The river sings us to sleep that night. My girlfriend is still mad. She will not work again tomorrow, but will sit, instead, beside the river and read. We sleep soundly, profoundly glad to be in our warm sleeping bags, cocooned in a tent, bellies full and contented.  The fear we felt, wandering the forest alone and lost was real. We will not forget it for a long time. Truthfully, we were in little actual danger, perhaps an uncomfortable night spent huddled together under a tree, hunger gnawing at our bellies. But we would have been found, or we would have found the river the next morning. Still, the couple of hours we spent cold and tired, so close, but so far from the comforts of camp, have shaken us. She will never forgive the Fish Guys.

But to the river, we will return many times. Not as scientists, but as lovers, and we will drive the bumpy dirt road to within a few miles of the Canadian border. I will propose marriage on a gravel beach at the head of lake that drains into the North Fork. She will say yes. We will return again to canoe the American stretches of the river. We will see a black bear on the bank; ospreys and bald eagles will fish for their dinner while we fish for ours.  We will camp on its shores and watch the sun rise over what Blackfeet Indians called the backbone of the world.

We awake to sunshine. It is cool, but my down vest keeps me warm. I walk up the road away from camp, eyes blinking in the crispness of morning. I am proud to be here. Proud to have found such a wonderful woman to come here with me. Proud to be doing what we’re doing. We have twice taken time from work, traveled into Canada to tromp through the woods, playing scientist to save one of the last wild river systems in our country. It’s meaningful, delightful, and thrilling. It’s tiring, dirty, frustrating, and we so hope, pointless. If this data is never used, the mine company will have withdrawn its permit request or the B.C. government will have denied it. It will mean the letters I wrote helped sway a provincial government. It will mean the small amount of cash I donated helped the groups fighting this project succeed. Most likely though, this data will be used, forming the compelling arguments for courtroom drama and litigious maneuvers. This data could save this river.

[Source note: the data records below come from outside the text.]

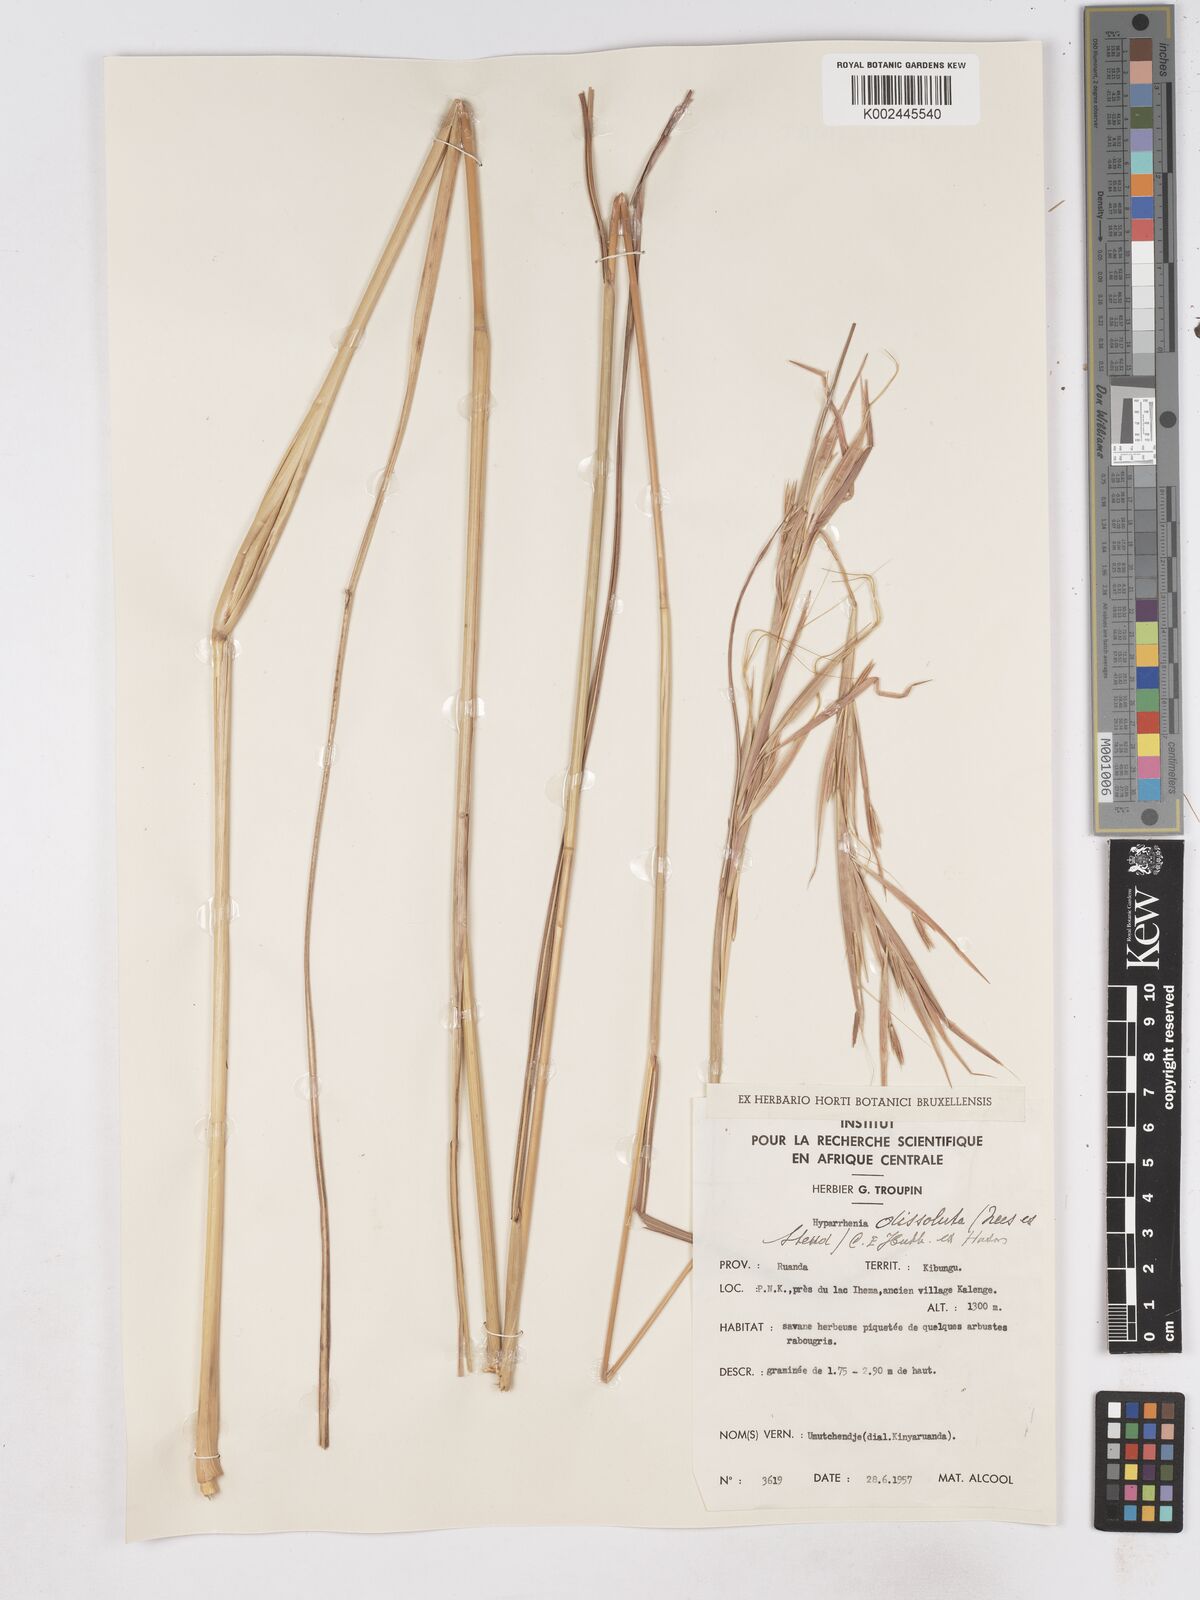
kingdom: Plantae
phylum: Tracheophyta
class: Liliopsida
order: Poales
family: Poaceae
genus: Hyperthelia
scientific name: Hyperthelia dissoluta
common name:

Or it won’t. Industry will win; the coal beds will be developed; the methane gas reserves drilled; the moose, bears, lynx and cougar will be cut down by the giant trucks; the river will be fouled and sediment will spoil the spawning beds of the trout and the osprey and eagles will starve.

Standing by the river the last morning we are there, I have no idea what will happen—the marriage or the fate of this waterway are all many months in the future. I am still tired from the day before, still fearful there is no replacement wader, and I will be forced to work in my sneakers. I am also still relishing this opportunity to play scientist, to feel proud and glad to be here helping, working, saving.  I look down at the camp; the Fish Guys are up, their voices break the morning’s spell. As I walk back towards breakfast and coffee and the woman who will be my wife, I try to push these thoughts from my mind.  Instead, I pause one last time, before the day begins, and simply watch. The river—pure, clean, and free by default, breaks the sunshine into a thousand shards of fluttering light.